Dataset section: Begin

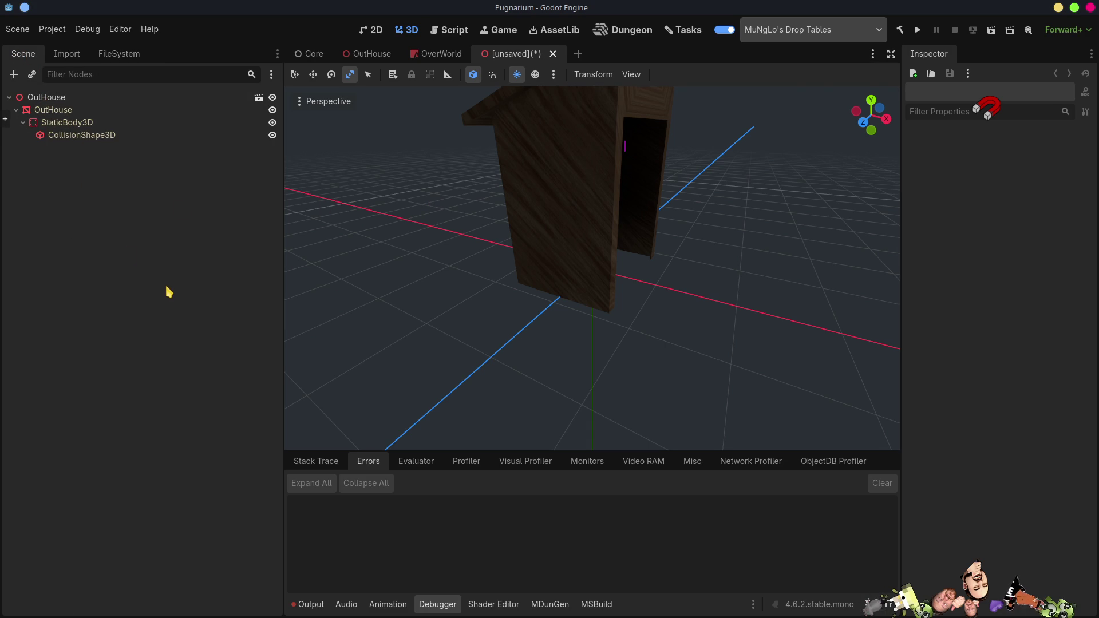
left_click(72, 100)
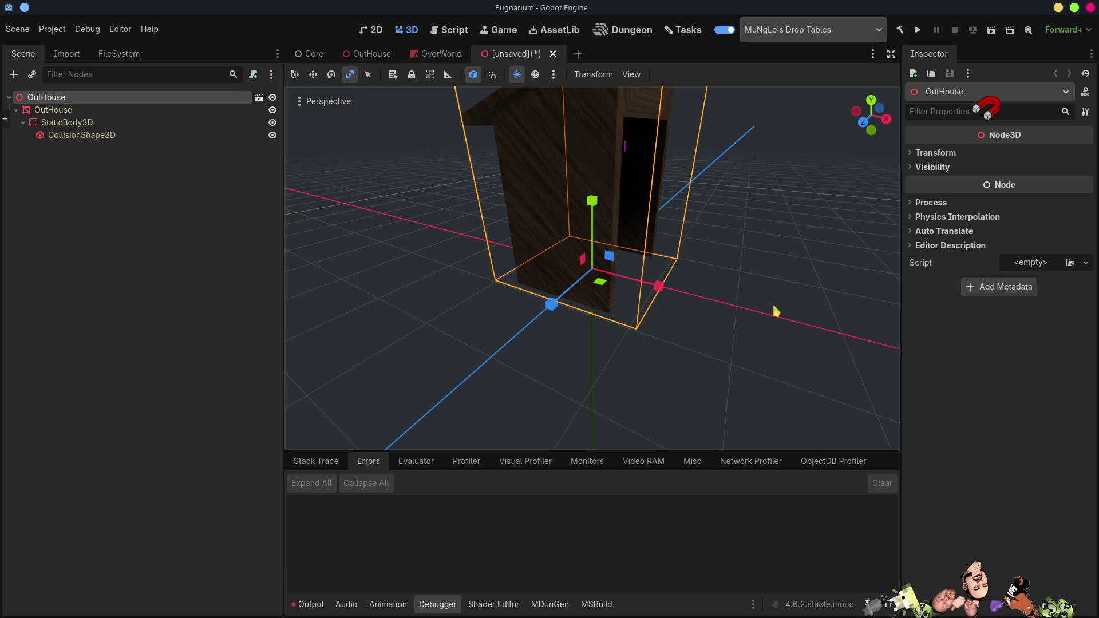
scroll(767, 315, "down", 5)
middle_click_drag(750, 329, 761, 338)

Dataset section: End

■ **Work instructions**:
Could the data above be copied out exactly, with no pictures kept?

■ **Answer to this task**:
left_click(72, 100)
scroll(767, 315, "down", 5)
middle_click_drag(750, 329, 761, 338)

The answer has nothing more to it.